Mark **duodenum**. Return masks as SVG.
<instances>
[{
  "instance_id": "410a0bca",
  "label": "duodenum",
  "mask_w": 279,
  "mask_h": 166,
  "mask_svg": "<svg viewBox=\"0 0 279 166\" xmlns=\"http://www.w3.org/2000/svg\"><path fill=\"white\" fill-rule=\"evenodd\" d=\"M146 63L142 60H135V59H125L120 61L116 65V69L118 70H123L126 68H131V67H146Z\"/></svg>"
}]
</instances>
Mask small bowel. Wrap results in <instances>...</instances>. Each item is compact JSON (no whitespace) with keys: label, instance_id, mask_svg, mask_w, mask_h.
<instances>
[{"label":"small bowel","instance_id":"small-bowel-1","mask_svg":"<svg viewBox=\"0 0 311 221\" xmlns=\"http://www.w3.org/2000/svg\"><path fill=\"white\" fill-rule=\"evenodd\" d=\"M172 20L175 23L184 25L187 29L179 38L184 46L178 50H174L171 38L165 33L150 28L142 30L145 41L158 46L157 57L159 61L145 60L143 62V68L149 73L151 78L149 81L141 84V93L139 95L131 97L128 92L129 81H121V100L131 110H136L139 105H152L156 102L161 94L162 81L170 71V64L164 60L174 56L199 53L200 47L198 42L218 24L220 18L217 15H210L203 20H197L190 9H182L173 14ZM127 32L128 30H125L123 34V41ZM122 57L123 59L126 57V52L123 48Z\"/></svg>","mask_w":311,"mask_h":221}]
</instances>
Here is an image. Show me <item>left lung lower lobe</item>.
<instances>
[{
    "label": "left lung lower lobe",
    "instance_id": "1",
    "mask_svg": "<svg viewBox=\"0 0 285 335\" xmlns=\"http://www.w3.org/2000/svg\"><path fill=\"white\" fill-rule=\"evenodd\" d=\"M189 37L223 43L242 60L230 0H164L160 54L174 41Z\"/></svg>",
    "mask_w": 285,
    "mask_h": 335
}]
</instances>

────────────────

● Short exercise: Repeat every one of the records above word for word, keeping each line as it appears.

● Correct response:
Mark **duodenum**. Return masks as SVG.
<instances>
[{
  "instance_id": "410a0bca",
  "label": "duodenum",
  "mask_w": 279,
  "mask_h": 166,
  "mask_svg": "<svg viewBox=\"0 0 279 166\" xmlns=\"http://www.w3.org/2000/svg\"><path fill=\"white\" fill-rule=\"evenodd\" d=\"M146 63L142 60H135V59H125L120 61L116 65V69L118 70H123L126 68H131V67H146Z\"/></svg>"
}]
</instances>
Mask small bowel. Wrap results in <instances>...</instances>. Each item is compact JSON (no whitespace) with keys: label, instance_id, mask_svg, mask_w, mask_h.
<instances>
[{"label":"small bowel","instance_id":"small-bowel-1","mask_svg":"<svg viewBox=\"0 0 311 221\" xmlns=\"http://www.w3.org/2000/svg\"><path fill=\"white\" fill-rule=\"evenodd\" d=\"M172 20L175 23L184 25L187 29L179 38L184 46L178 50H174L171 38L165 33L150 28L142 30L145 41L158 46L157 57L159 61L145 60L143 62V68L149 73L151 78L149 81L141 84V93L139 95L131 97L128 92L129 81H121V100L131 110H136L139 105H152L156 102L161 94L162 81L170 71V64L164 60L174 56L199 53L200 47L198 42L218 24L220 18L217 15H210L203 20H197L190 9H182L173 14ZM127 32L128 30H125L123 34V41ZM122 57L123 59L126 57V52L123 48Z\"/></svg>","mask_w":311,"mask_h":221}]
</instances>
Here is an image. Show me <item>left lung lower lobe</item>.
<instances>
[{
    "label": "left lung lower lobe",
    "instance_id": "1",
    "mask_svg": "<svg viewBox=\"0 0 285 335\" xmlns=\"http://www.w3.org/2000/svg\"><path fill=\"white\" fill-rule=\"evenodd\" d=\"M189 37L223 43L242 60L230 0H164L160 54L174 41Z\"/></svg>",
    "mask_w": 285,
    "mask_h": 335
}]
</instances>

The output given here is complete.